- [SUPPLIED TEXT]

__________________________________________________

# Pt2of2 Home Made Incinerater



## NoIdea (Aug 19, 2011)

Now to fire up this little bad boy. I used a little bit of ethanol to get it started.





After the lot has been incinerated, the blower was turned off and allowed the remaining embers to ash themselves.






The end product is a bunch of fused lumps, small bits and ash, and after putting it through my grinder/basher/shredder a powder and metal beads rise from the ashes.


----------



## samuel-a (Aug 19, 2011)

Thanks for sharing that with us NoIdea .

I think the design can be somewhat improved, but your thread gave me some new ideas.


----------



## skippy (Aug 19, 2011)

I wonder if you could set something like this up as a cupola furnace, with some good refractory so you could run it nice and hot, feeding in layers of fuel,flux and scrap more or less continuously, periodically pouring out metal and flux. That would be very cool.


----------



## seawolf (Aug 19, 2011)

How do you deal with fume control or is this a process best carried out way out in the out back?
Mark


----------



## patnor1011 (Aug 19, 2011)

Lots of good stuff went up to stratosphere with smoke. :twisted:


----------



## NoIdea (Aug 19, 2011)

Hello – Thanks for the comments, yes indeed I need a scrubber. Because the boards were pyrolysed first to destroy the nasty organics, the smoke was a lot lower, though I am sure values were lost.

This design, sure, it needs improvement, but hey, look what it’s made of.

For this little fella, batch wise is all it can do, too much and the melt alloys with the iron base. Bin there done that. A system like a blast furnace I am sure would work.

In another experiment I fed LPG into the blower, pipe, using just the bottom can, which was filled with just kindling to start with, then wow, this really got hot and is best for processing IC’s, transistors, and fibre glass CPU’s. Fill the can full of fuel and lightly layer the IC’s etc, on top, and just keep feeding it fuel and chips. You will see, after awhile, the mass starts to fuse together producing larger beads >5mm in diameter.

The metal beads are separated re-melted and cast into an anode for refining.

I hope this sparks a few ideas, as I have acquired many ideas from others on this forum.

Thanks and Cheers

Deano


----------



## skippy (Aug 21, 2011)

Not only will values be going up with the smoke, but I imagine lead fumes would too. Something to be mindful of.


----------



## skippy (Aug 21, 2011)

__________________________________________________

- [DATASET RECORDS]
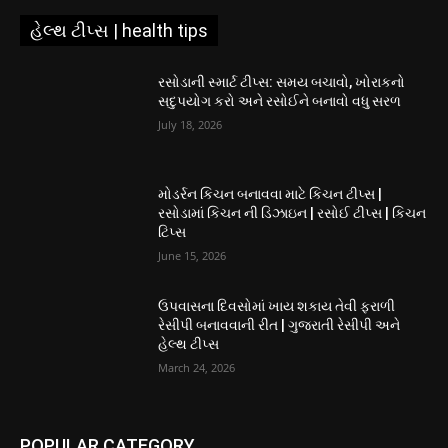
હેલ્થ ટીપ્સ | health tips
રસોડાની સ્માર્ટ ટીપ્સ: સમય બચાવો, ખોરાકનો
સદુપયોગ કરો અને રસોઈને બનાવો વધુ સરળ
July 18, 2026
મોડર્રન કિચન બનાવવા માટે કિચન ટીપ્સ |
રસોડામાં કિચન ની ડિઝાઇન | રસોઈ ટીપ્સ | કિચન
ટિપ્સ
June 15, 2026
ઉપવાસના દિવસોમાં ખાય શકાય તેવી ફરાળી
રેસીપી બનાવવાની રીત | ગુજરાતી રેસીપી અને
હેલ્થ ટીપ્સ
March 24, 2026
POPULAR CATEGORY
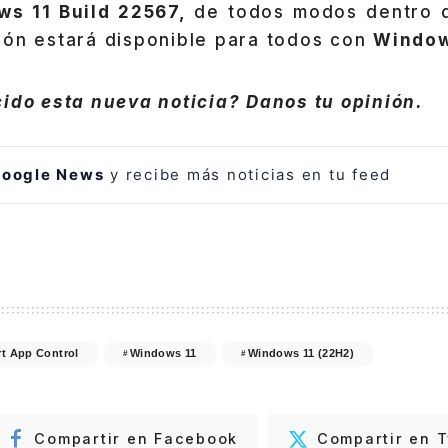
ws 11 Build 22567,
de todos modos dentro 
ión estará disponible para todos con
Window
ido esta nueva noticia? Danos tu opinión.
oogle News
y recibe más noticias en tu feed
t App Control
Windows 11
Windows 11 (22H2)
Compartir en Facebook
Compartir en T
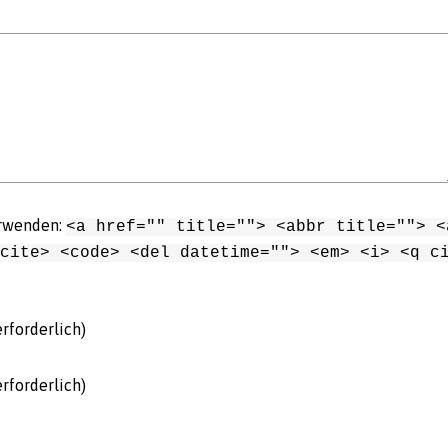
erwenden:
<a href="" title=""> <abbr title=""> <
cite> <code> <del datetime=""> <em> <i> <q c
rforderlich)
rforderlich)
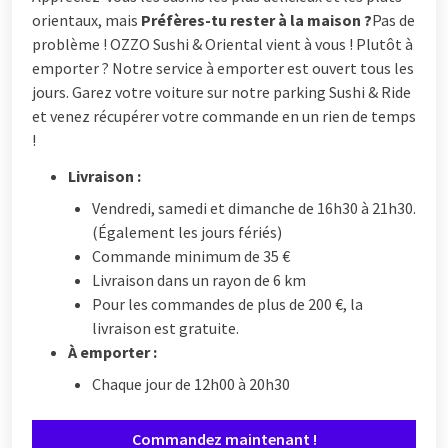
orientaux, mais
Préfères-tu rester à la maison ?
Pas de
problème ! OZZO Sushi & Oriental vient à vous ! Plutôt à
emporter ? Notre service à emporter est ouvert tous les
jours. Garez votre voiture sur notre parking Sushi & Ride
et venez récupérer votre commande en un rien de temps
!
Livraison :
Vendredi, samedi et dimanche de 16h30 à 21h30.
(Également les jours fériés)
Commande minimum de 35 €
Livraison dans un rayon de 6 km
Pour les commandes de plus de 200 €, la
livraison est gratuite.
À emporter :
Chaque jour de 12h00 à 20h30
Commandez maintenant !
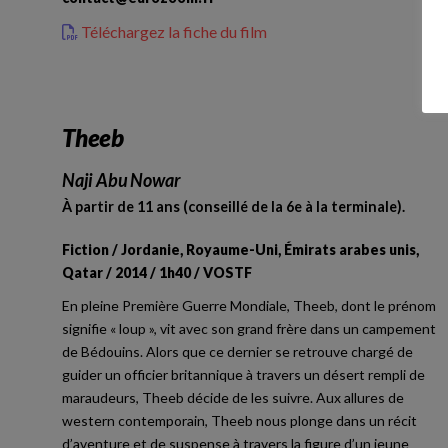
Téléchargez la fiche du film
Theeb
Naji Abu Nowar
À partir de 11 ans (conseillé de la 6e à la terminale).
Fiction / Jordanie, Royaume-Uni, Émirats arabes unis,
Qatar / 2014 / 1h40 / VOSTF
En pleine Première Guerre Mondiale, Theeb, dont le prénom
signifie « loup », vit avec son grand frère dans un campement
de Bédouins. Alors que ce dernier se retrouve chargé de
guider un officier britannique à travers un désert rempli de
maraudeurs, Theeb décide de les suivre. Aux allures de
western contemporain, Theeb nous plonge dans un récit
d’aventure et de suspense à travers la figure d’un jeune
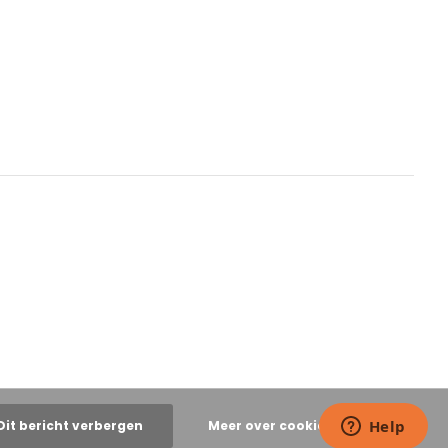
Dit bericht verbergen
Meer over cookies »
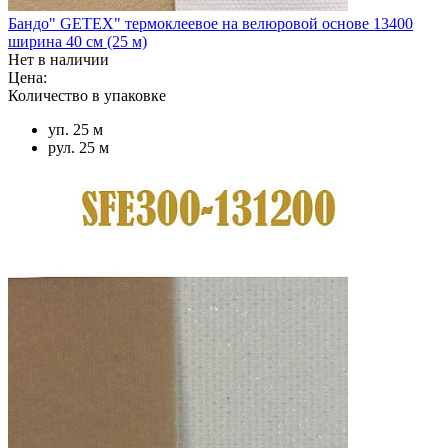
Бандо" GETEX" термоклеевое на велюровой основе 13400
ширина 40 см (25 м)
Нет в наличии
Цена:
Количество в упаковке
уп. 25 м
рул. 25 м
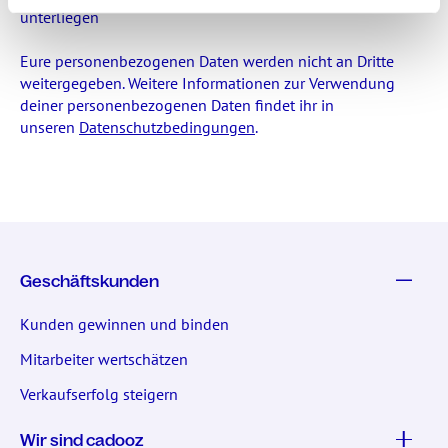
unterliegen
Eure personenbezogenen Daten werden nicht an Dritte
weitergegeben. Weitere Informationen zur Verwendung
deiner personenbezogenen Daten findet ihr in
unseren
Datenschutzbedingungen
.
Geschäftskunden
Kunden gewinnen und binden
Mitarbeiter wertschätzen
Verkaufserfolg steigern
Wir sind cadooz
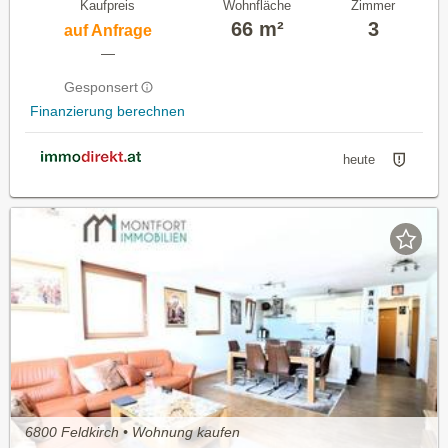
Kaufpreis
Wohnfläche
Zimmer
66 m²
3
auf Anfrage
—
Gesponsert
Finanzierung berechnen
heute
6800 Feldkirch • Wohnung kaufen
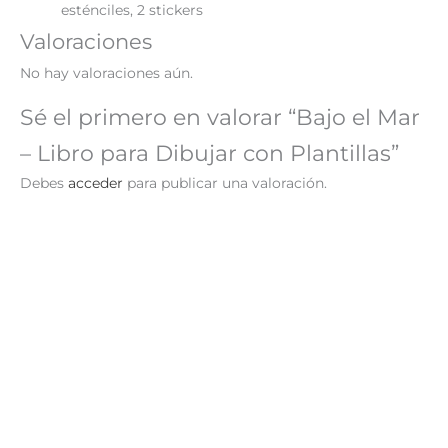
esténciles, 2 stickers
Valoraciones
No hay valoraciones aún.
Sé el primero en valorar “Bajo el Mar
– Libro para Dibujar con Plantillas”
Debes
acceder
para publicar una valoración.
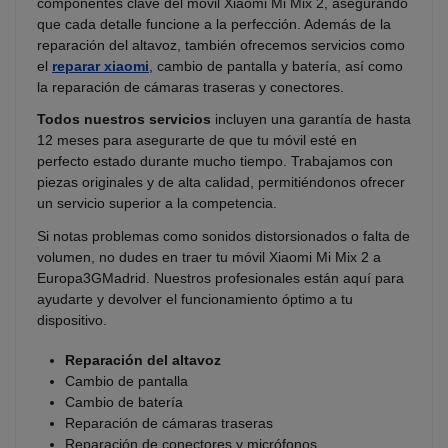
componentes clave del móvil Xiaomi Mi Mix 2, asegurando
que cada detalle funcione a la perfección. Además de la
reparación del altavoz, también ofrecemos servicios como
el
reparar xiaomi
, cambio de pantalla y batería, así como
la reparación de cámaras traseras y conectores.
Todos nuestros servicios
incluyen una garantía de hasta
12 meses para asegurarte de que tu móvil esté en
perfecto estado durante mucho tiempo. Trabajamos con
piezas originales y de alta calidad, permitiéndonos ofrecer
un servicio superior a la competencia.
Si notas problemas como sonidos distorsionados o falta de
volumen, no dudes en traer tu móvil Xiaomi Mi Mix 2 a
Europa3GMadrid. Nuestros profesionales están aquí para
ayudarte y devolver el funcionamiento óptimo a tu
dispositivo.
Reparación del altavoz
Cambio de pantalla
Cambio de batería
Reparación de cámaras traseras
Reparación de conectores y micrófonos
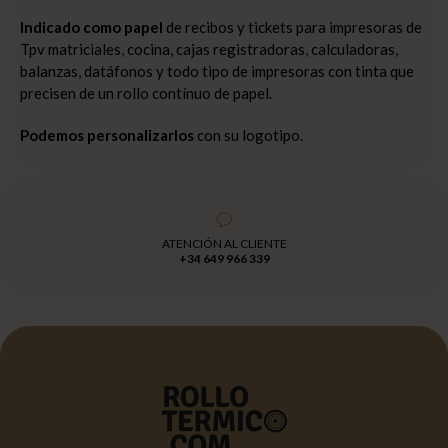
Indicado como papel
de recibos y tickets para impresoras de
Tpv matriciales, cocina, cajas registradoras, calculadoras,
balanzas, datáfonos y todo tipo de impresoras con tinta que
precisen de un rollo contínuo de papel.
Podemos personalizarlos
con su logotipo.
ATENCIÓN AL CLIENTE
+34 649 966 339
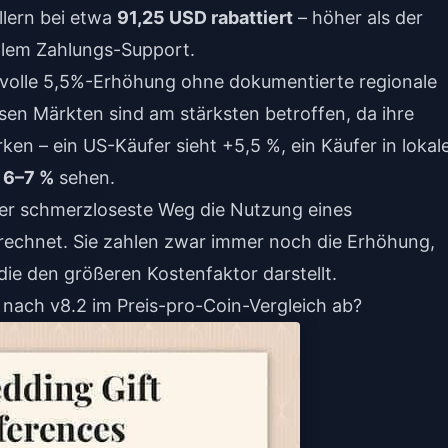
llern bei etwa
91,25 USD rabattiert
– höher als der
kalem Zahlungs-Support.
olle 5,5%-Erhöhung ohne dokumentierte regionale
en Märkten sind am stärksten betroffen, da ihre
en – ein US-Käufer sieht +5,5 %, ein Käufer in lokal
v
6–7 %
sehen.
der schmerzloseste Weg die Nutzung eines
brechnet. Sie zahlen zwar immer noch die Erhöhung,
ie den größeren Kostenfaktor darstellt.
 nach v8.2 im Preis-pro-Coin-Vergleich ab?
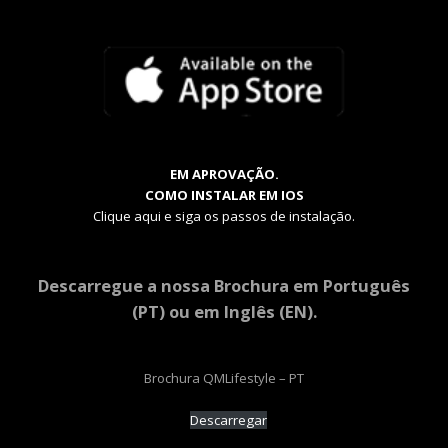
EM APROVAÇÃO.
COMO INSTALAR EM IOS
Clique aqui e siga os passos de instalação.
Descarregue a nossa Brochura em Português
(PT) ou em Inglês (EN).
Brochura QMLifestyle – PT
Descarregar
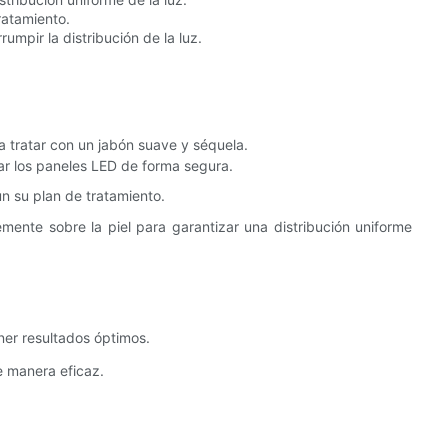
ratamiento.
rumpir la distribución de la luz.
 tratar con un jabón suave y séquela.
ar los paneles LED de forma segura.
n su plan de tratamiento.
emente sobre la piel para garantizar una distribución uniforme
er resultados óptimos.
e manera eficaz.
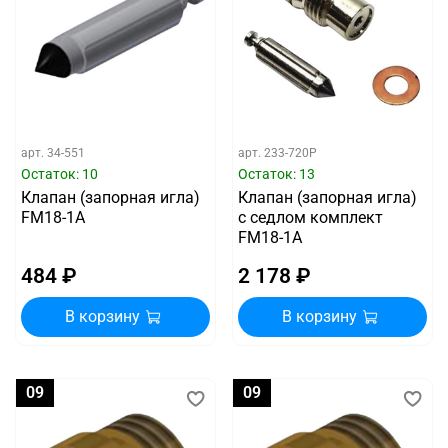
арт.
34-551
арт.
233-720P
Остаток: 10
Остаток: 13
Клапан (запорная игла)
Клапан (запорная игла)
FM18-1A
с седлом комплект
FM18-1A
484 ₽
2 178 ₽
В корзину
В корзину
09
09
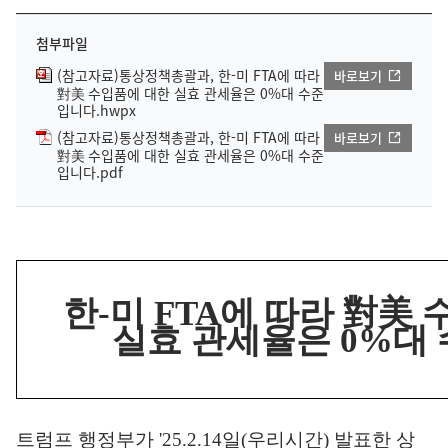
첨부파일
(참고자료)통상정책총괄과, 한-미 FTA에 따라
바로보기
對美 수입품에 대한 실효 관세율은 0%대 수준
입니다.hwpx
(참고자료)통상정책총괄과, 한-미 FTA에 따라
바로보기
對美 수입품에 대한 실효 관세율은 0%대 수준
입니다.pdf
한
-
미
FTA
에 따라
對美
실효 관세율은
0%
대
트럼프 행정부가
'25.2.14
일
(
우리시간
)
발표한 상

__________________________________________________

- [SET OF TASKS]
• 1. Answer these about the incinerator thread:
(a) What did NoIdea use to get the fire started?
(b) What did NoIdea feed into the blower in another experiment?
(c) What are the separated metal beads cast into?
• 2. Please copy out the part of the rows that opens with the line containing "orientaux, mais" and closes with the line containing "Meer over cookies", changing "Theeb" to "Dhib" each time it occurs and keeping everything else unchanged. Give only those lines, without the pictures.
The thread and the rows were taken from different sources.

- [ANSWERS TO THE PROBLEMS]
• 1.
(a) A little bit of ethanol.
(b) LPG.
(c) An anode for refining.

• 2.
orientaux, mais
Préfères-tu rester à la maison ?
Pas de
problème ! OZZO Sushi & Oriental vient à vous ! Plutôt à
emporter ? Notre service à emporter est ouvert tous les
jours. Garez votre voiture sur notre parking Sushi & Ride
et venez récupérer votre commande en un rien de temps
!
Livraison :
Vendredi, samedi et dimanche de 16h30 à 21h30.
(Également les jours fériés)
Commande minimum de 35 €
Livraison dans un rayon de 6 km
Pour les commandes de plus de 200 €, la
livraison est gratuite.
À emporter :
Chaque jour de 12h00 à 20h30
Commandez maintenant !
Téléchargez la fiche du film
Dhib
Naji Abu Nowar
À partir de 11 ans (conseillé de la 6e à la terminale).
Fiction / Jordanie, Royaume-Uni, Émirats arabes unis,
Qatar / 2014 / 1h40 / VOSTF
En pleine Première Guerre Mondiale, Dhib, dont le prénom
signifie « loup », vit avec son grand frère dans un campement
de Bédouins. Alors que ce dernier se retrouve chargé de
guider un officier britannique à travers un désert rempli de
maraudeurs, Dhib décide de les suivre. Aux allures de
western contemporain, Dhib nous plonge dans un récit
d’aventure et de suspense à travers la figure d’un jeune
Dit bericht verbergen
Meer over cookies »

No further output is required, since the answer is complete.